Posted on July 28, 2008

Italy Declares State of Emergency Over Roma Immigrants

Nick Pisa, London Telegraph, July 25, 2008

Interior Minister Roberto Maroni asked the cabinet to approve his “countrywide state of emergency to deal with the exceptional and persistent influx” of immigrants.

Minister Maroni added that this would “strengthen the activity to tackle and deal the phenomenon,” but no details were made immediately available about what the order would entail.

Earlier this week the Italian parliament approved tough new laws which make illegal immigration punishable by up to four years in jail. Immigrants found guilty of certain crimes face deportation.

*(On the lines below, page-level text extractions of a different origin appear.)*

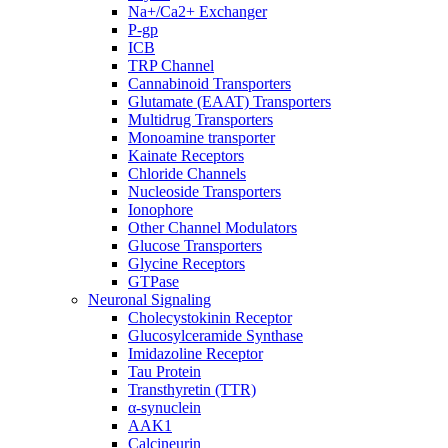
Na+/Ca2+ Exchanger
P-gp
ICB
TRP Channel
Cannabinoid Transporters
Glutamate (EAAT) Transporters
Multidrug Transporters
Monoamine transporter
Kainate Receptors
Chloride Channels
Nucleoside Transporters
Ionophore
Other Channel Modulators
Glucose Transporters
Glycine Receptors
GTPase
Neuronal Signaling
Cholecystokinin Receptor
Glucosylceramide Synthase
Imidazoline Receptor
Tau Protein
Transthyretin (TTR)
α-synuclein
AAK1
Calcineurin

Italy has also started a controversial census of Roma which involved the fingerprinting and photographing of all adults and children over 14 years old.

Roma—sometimes referred to as gypsies—are often blamed in Italy for the rising crime rate across the country and in recent weeks camps in Naples and Rome have been targeted in arson attacks. Silvio Berlusconi, prime minister, has tapped into a vein of nationalist sentiment by toughening his government’s stance on immigration.

Minister Maroni said that fingerprinting Roma gypsy children would ensure that those parents who sent their children out to beg instead of school could be traced and punished.

However it emerged yesterday that many Roma have fled the country because of the fingerprinting scheme which is taking place across the country and involves more than 150,000 people.

Massimo Converso, of the Opera Nomadi, a Roma charity, said: “We have received news that several hundred Roma who live in illegal camps have left because of fears over the census.

“The majority are in and around the city of Rome and they have left the capital and said they will only return once the census has been completed some time in October.